If you are already married and believe that you have played out your current marital model for all it is worth (a traditional marriage, we presume), why not reinvent and reinvigorate it—not by “working harder” at it, as so-called “experts” will advise, but by starting from scratch with a new way of experiencing it. Consider it a new job description; you used to be in charge of making sure X happened. Now, you are responsible for the success of Y and Z. It’s a new challenge that requires you to be innovative, open-minded, and flexible to make sure it works. Enthusiasm helps.

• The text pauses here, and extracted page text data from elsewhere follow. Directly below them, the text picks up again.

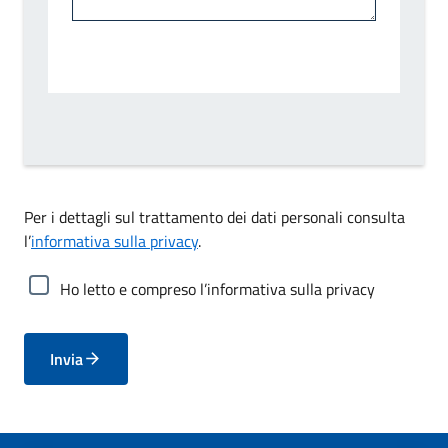
Per i dettagli sul trattamento dei dati personali consulta
l’
informativa sulla privacy
.
Ho letto e compreso l’informativa sulla privacy
Invia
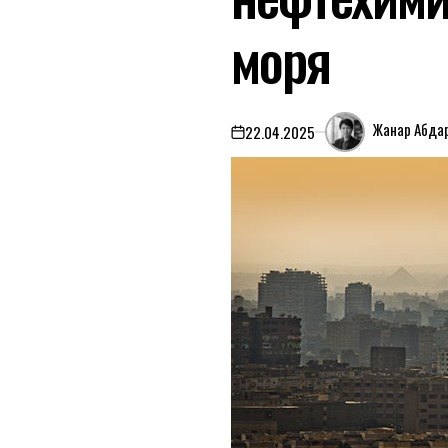
моря
Жанар Абда
22.04.2025
on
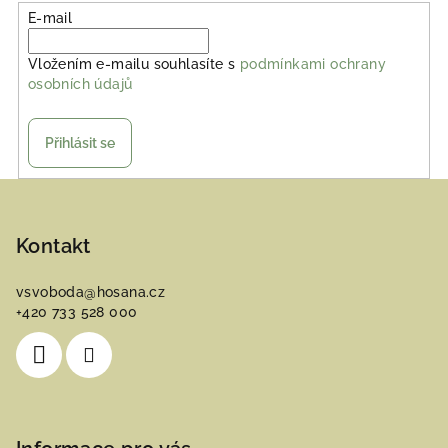
E-mail
Vložením e-mailu souhlasíte s
podmínkami ochrany
osobních údajů
Přihlásit se
Z
á
p
Kontakt
a
vsvoboda
@
hosana.cz
t
+420 733 528 000
í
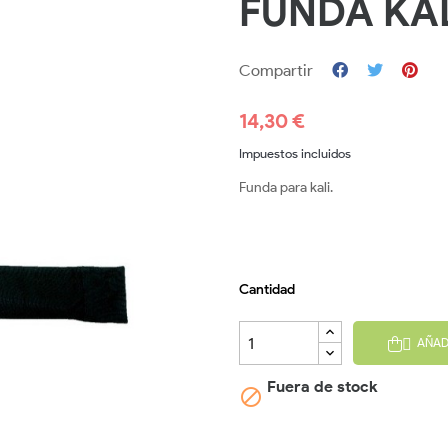
FUNDA KAL
Compartir
14,30 €
Impuestos incluidos
Funda para kali.
Cantidad
AÑAD

Fuera de stock

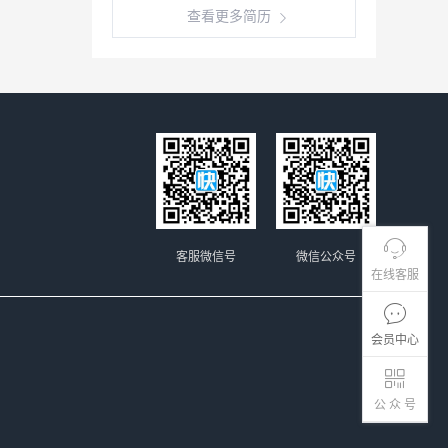
查看更多简历
客服微信号
微信公众号
在线客服
会员中心
公 众 号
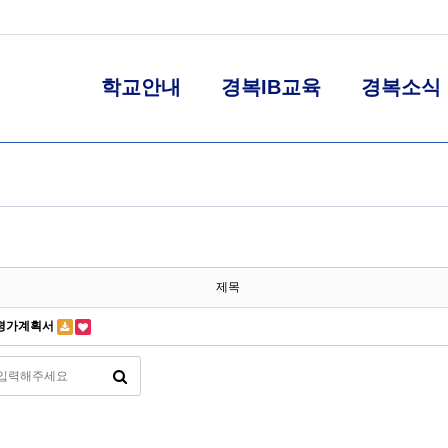
학교안내
경복IB교육
경복소식
제목
 평가계획서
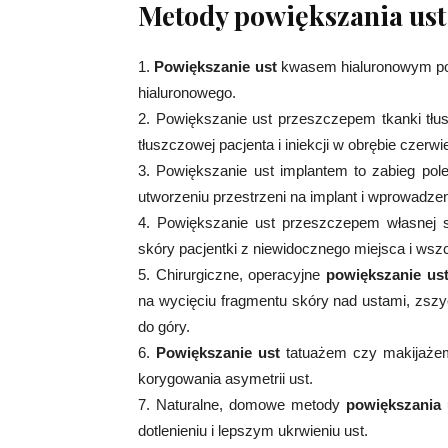
Metody powiększania ust
1.
Powiększanie ust
kwasem hialuronowym pol
hialuronowego.
2. Powiększanie ust przeszczepem tkanki tłus
tłuszczowej pacjenta i iniekcji w obrębie czerw
3. Powiększanie ust implantem to zabieg pole
utworzeniu przestrzeni na implant i wprowadzen
4. Powiększanie ust przeszczepem własnej 
skóry pacjentki z niewidocznego miejsca i wszc
5. Chirurgiczne, operacyjne
powiększanie us
na wycięciu fragmentu skóry nad ustami, zszy
do góry.
6.
Powiększanie ust
tatuażem czy makijażem
korygowania asymetrii ust.
7. Naturalne, domowe metody
powiększania 
dotlenieniu i lepszym ukrwieniu ust.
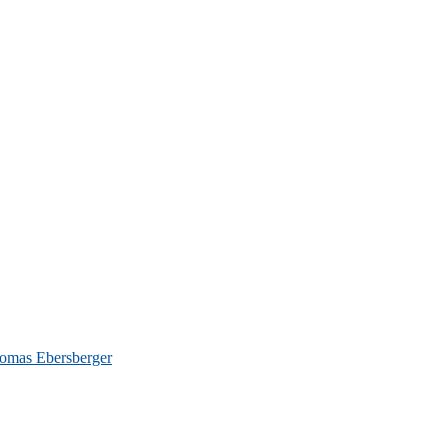
omas Ebersberger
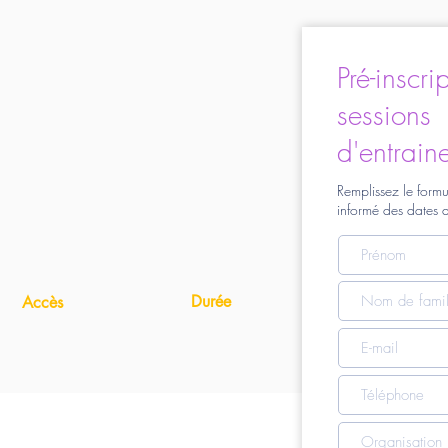
Pré-inscri
sessions
d'entrain
Remplissez le formu
informé des dates d
Durée
Accès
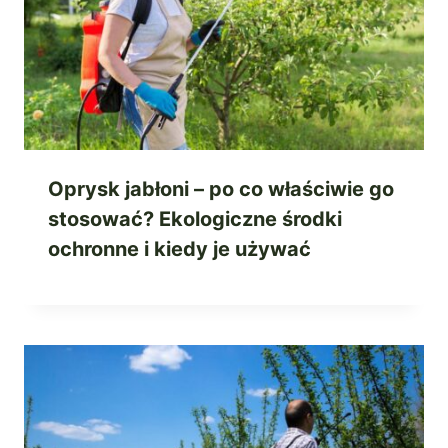
Oprysk jabłoni – po co właściwie go
stosować? Ekologiczne środki
ochronne i kiedy je używać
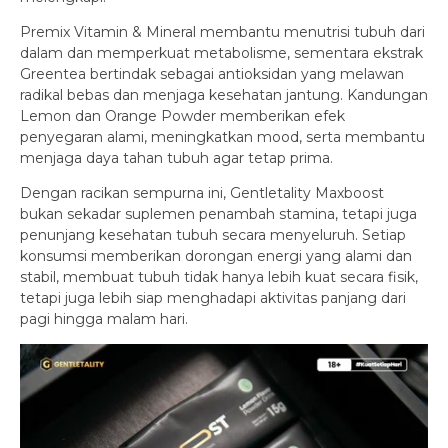
Premix Vitamin & Mineral membantu menutrisi tubuh dari
dalam dan memperkuat metabolisme, sementara ekstrak
Greentea bertindak sebagai antioksidan yang melawan
radikal bebas dan menjaga kesehatan jantung. Kandungan
Lemon dan Orange Powder memberikan efek
penyegaran alami, meningkatkan mood, serta membantu
menjaga daya tahan tubuh agar tetap prima.
Dengan racikan sempurna ini, Gentletality Maxboost
bukan sekadar suplemen penambah stamina, tetapi juga
penunjang kesehatan tubuh secara menyeluruh. Setiap
konsumsi memberikan dorongan energi yang alami dan
stabil, membuat tubuh tidak hanya lebih kuat secara fisik,
tetapi juga lebih siap menghadapi aktivitas panjang dari
pagi hingga malam hari.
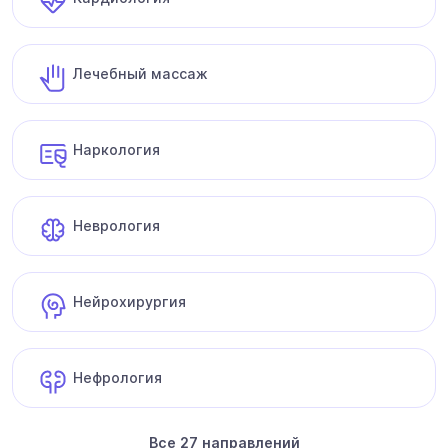
Лечебный массаж
Наркология
Неврология
Нейрохирургия
Нефрология
Все 27 направлений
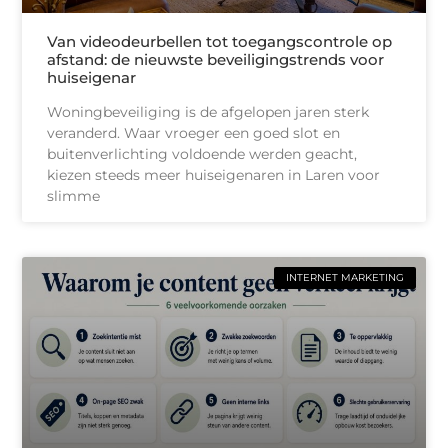
Van videodeurbellen tot toegangscontrole op
afstand: de nieuwste beveiligingstrends voor
huiseigenar
Woningbeveiliging is de afgelopen jaren sterk
veranderd. Waar vroeger een goed slot en
buitenverlichting voldoende werden geacht,
kiezen steeds meer huiseigenaren in Laren voor
slimme
INTERNET MARKETING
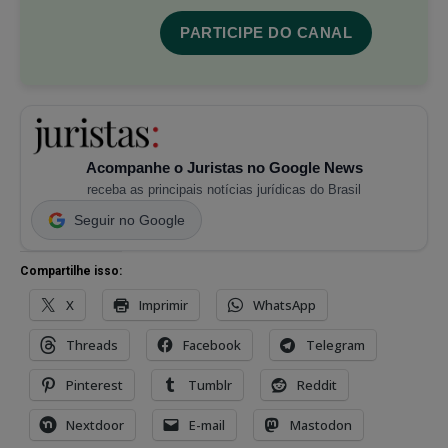
PARTICIPE DO CANAL
Acompanhe o Juristas no Google News
receba as principais notícias jurídicas do Brasil
Seguir no Google
Compartilhe isso:
X
Imprimir
WhatsApp
Threads
Facebook
Telegram
Pinterest
Tumblr
Reddit
Nextdoor
E-mail
Mastodon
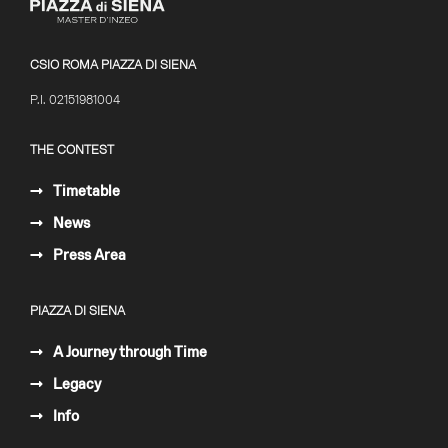
CSIO ROMA PIAZZA DI SIENA
P.I. 02151981004
THE CONTEST
Timetable
News
Press Area
PIAZZA DI SIENA
A Journey through Time
Legacy
Info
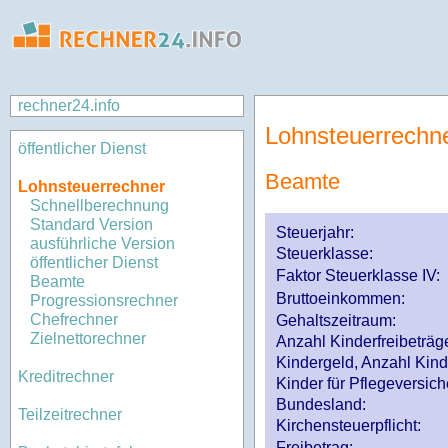
rechner24.info
Lohnsteuerrechn
öffentlicher Dienst
Beamte
Lohnsteuerrechner
Schnellberechnung
Standard Version
Steuerjahr:
ausführliche Version
Steuerklasse
:
öffentlicher Dienst
Faktor Steuerklasse IV:
Beamte
Bruttoeinkommen:
Progressionsrechner
Chefrechner
Gehaltszeitraum:
Zielnettorechner
Anzahl Kinderfreibeträg
Kindergeld, Anzahl Kind
Kreditrechner
Kinder für Pflegeversi
Bundesland:
Teilzeitrechner
Kirchensteuerpflicht:
Freibetrag:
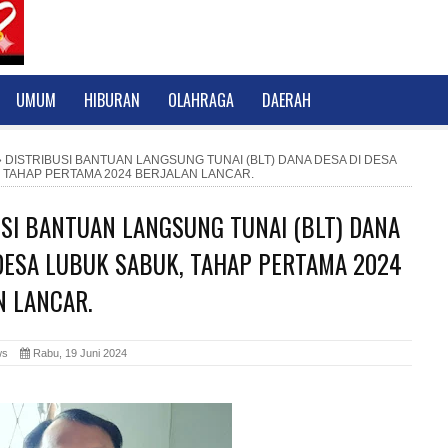
UMUM
HIBURAN
OLAHRAGA
DAERAH
»
DISTRIBUSI BANTUAN LANGSUNG TUNAI (BLT) DANA DESA DI DESA
 TAHAP PERTAMA 2024 BERJALAN LANCAR.
USI BANTUAN LANGSUNG TUNAI (BLT) DANA
 DESA LUBUK SABUK, TAHAP PERTAMA 2024
N LANCAR.
News
Rabu, 19 Juni 2024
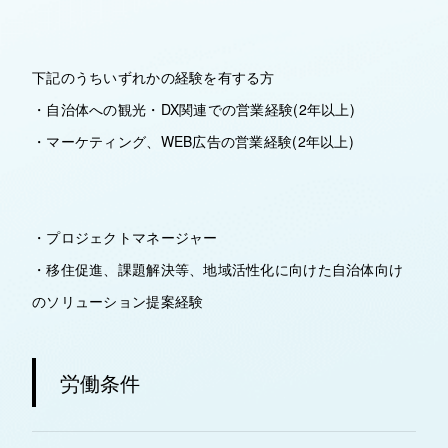
下記のうちいずれかの経験を有する方
・自治体への観光・DX関連での営業経験(2年以上)
・マーケティング、WEB広告の営業経験(2年以上)
・プロジェクトマネージャー
・移住促進、課題解決等、地域活性化に向けた自治体向け
のソリューション提案経験
労働条件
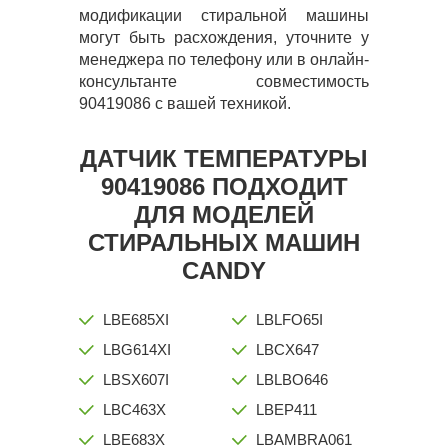
модификации стиральной машины
могут быть расхождения, уточните у
менеджера по телефону или в онлайн-
консультанте совместимость
90419086 с вашей техникой.
ДАТЧИК ТЕМПЕРАТУРЫ
90419086 ПОДХОДИТ
ДЛЯ МОДЕЛЕЙ
СТИРАЛЬНЫХ МАШИН
CANDY
LBE685XI
LBLFO65I
LBG614XI
LBCX647
LBSX607I
LBLBO646
LBC463X
LBEP411
LBE683X
LBAMBRA061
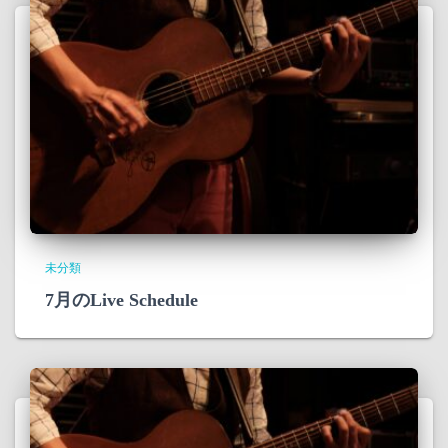
未分類
7月のLive Schedule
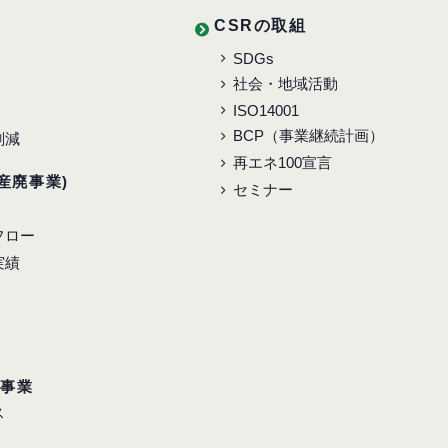
CSRの取組
SDGs
社会・地域活動
ISO14001
BCP（事業継続計画）
削減
再エネ100宣言
産廃事業)
セミナー
フロー
実績
ス事業
ス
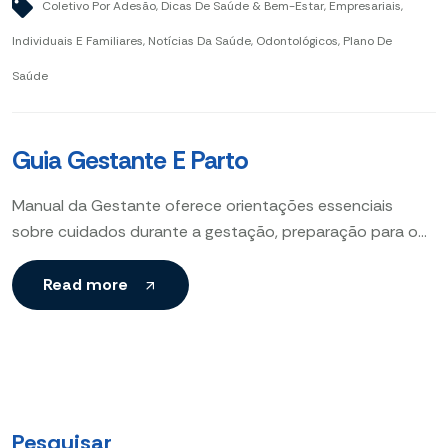
Coletivo Por Adesão
,
Dicas De Saúde & Bem-Estar
,
Empresariais
,
Individuais E Familiares
,
Notícias Da Saúde
,
Odontológicos
,
Plano De
Saúde
Guia Gestante E Parto
Manual da Gestante oferece orientações essenciais
sobre cuidados durante a gestação, preparação para o
parto e desenvolvimento saudável do bebê, garantindo
bem-estar físico e emocional
Read more
Pesquisar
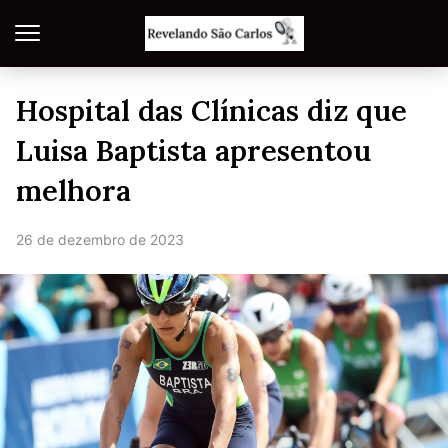
Hospital das Clínicas diz que
Luisa Baptista apresentou
melhora
26 de dezembro de 2023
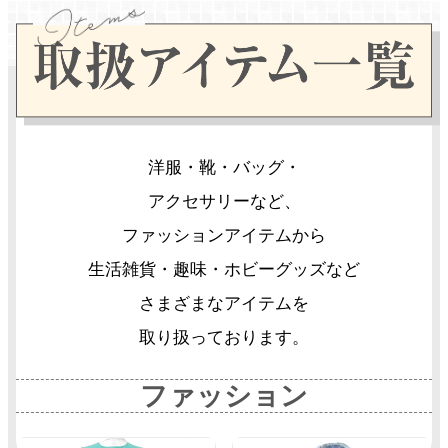
洋服・靴・バッグ・
アクセサリーなど、
ファッションアイテムから
生活雑貨・趣味・ホビーグッズなど
さまざまなアイテムを
取り扱っております。
ファッション
グ
グ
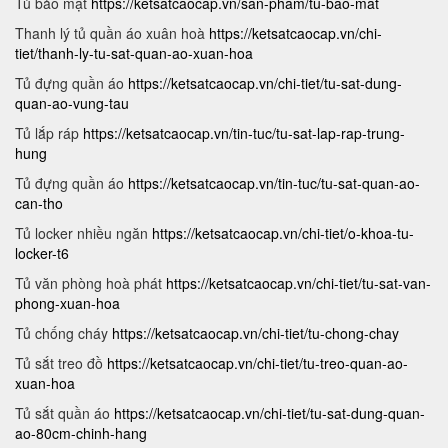
Tủ bảo mật
https://ketsatcaocap.vn/san-pham/tu-bao-mat
Thanh lý tủ quần áo xuân hoà
https://ketsatcaocap.vn/chi-
tiet/thanh-ly-tu-sat-quan-ao-xuan-hoa
Tủ đựng quần áo
https://ketsatcaocap.vn/chi-tiet/tu-sat-dung-
quan-ao-vung-tau
Tủ lắp ráp
https://ketsatcaocap.vn/tin-tuc/tu-sat-lap-rap-trung-
hung
Tủ đựng quần áo
https://ketsatcaocap.vn/tin-tuc/tu-sat-quan-ao-
can-tho
Tủ locker nhiều ngăn
https://ketsatcaocap.vn/chi-tiet/o-khoa-tu-
locker-t6
Tủ văn phòng hoà phát
https://ketsatcaocap.vn/chi-tiet/tu-sat-van-
phong-xuan-hoa
Tủ chống cháy
https://ketsatcaocap.vn/chi-tiet/tu-chong-chay
Tủ sắt treo đồ
https://ketsatcaocap.vn/chi-tiet/tu-treo-quan-ao-
xuan-hoa
Tủ sắt quần áo
https://ketsatcaocap.vn/chi-tiet/tu-sat-dung-quan-
ao-80cm-chinh-hang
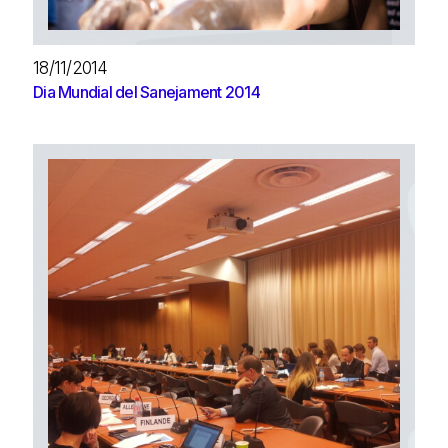
18/11/2014
Dia Mundial del Sanejament 2014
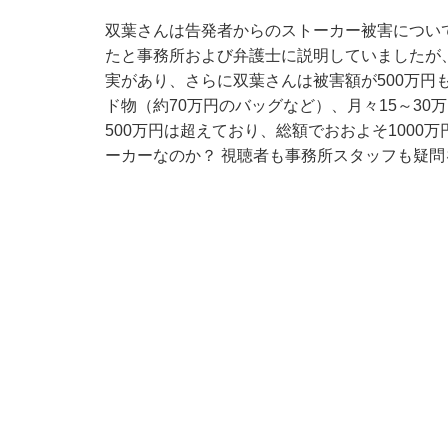
双葉さんは告発者からのストーカー被害について
たと事務所および弁護士に説明していましたが
実があり、さらに双葉さんは被害額が500万円
ド物（約70万円のバッグなど）、月々15～3
500万円は超えており、総額でおおよそ100
ーカーなのか？ 視聴者も事務所スタッフも疑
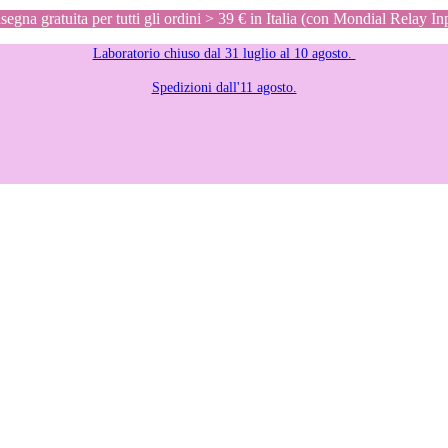
egna gratuita per tutti gli ordini > 39 € in Italia (con Mondial Relay In
Laboratorio chiuso dal 31 luglio al 10 agosto.
Spedizioni dall'11 agosto.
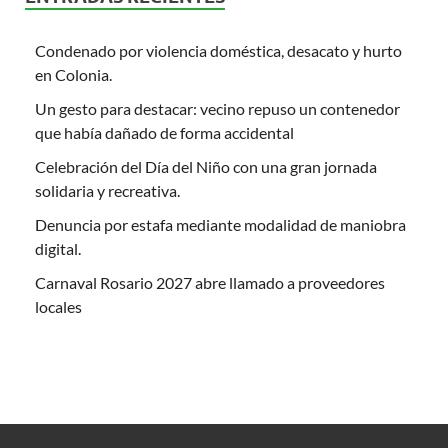
Condenado por violencia doméstica, desacato y hurto
en Colonia.
Un gesto para destacar: vecino repuso un contenedor
que había dañado de forma accidental
Celebración del Día del Niño con una gran jornada
solidaria y recreativa.
Denuncia por estafa mediante modalidad de maniobra
digital.
Carnaval Rosario 2027 abre llamado a proveedores
locales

We are encouraged that more men and women are increasingly accepting the idea of nontraditional families—same-sex marriage, unmarried couples with children, and poly-families among them—and favor egalitarian marriages in which paid work, housework, and childcare duties are shared. We are encouraged that people increasingly question whether tying the knot is something they really want to do or whether they feel pressured into it. Even with the changes we lay out, marriage may not be right for everyone, and that’s okay. The goal isn’t to get everyone to marry, but rather to help those who choose to marry have successful unions by their definition of success. That’s why we wrote this book. And we are especially encouraged that many more people—like you—are interested in exploring ways to do that.
Whether you are marrying to become parents or for companionship, whether you are hoping to improve your longtime marriage or deciding to live apart, you now know from the stories we have shared with you that these models work. The couples we interviewed have the marriages they want because they married or tweaked their partnerships with intention. That is what we consider a happy, successful marriage.
And now it’s your turn to figure out what you consider a happy, successful marriage, even—and especially—if it goes against the one-size-fits-all model. This is your marriage, no one else’s. You can make it happen.
We’ll be behind you, rooting you on.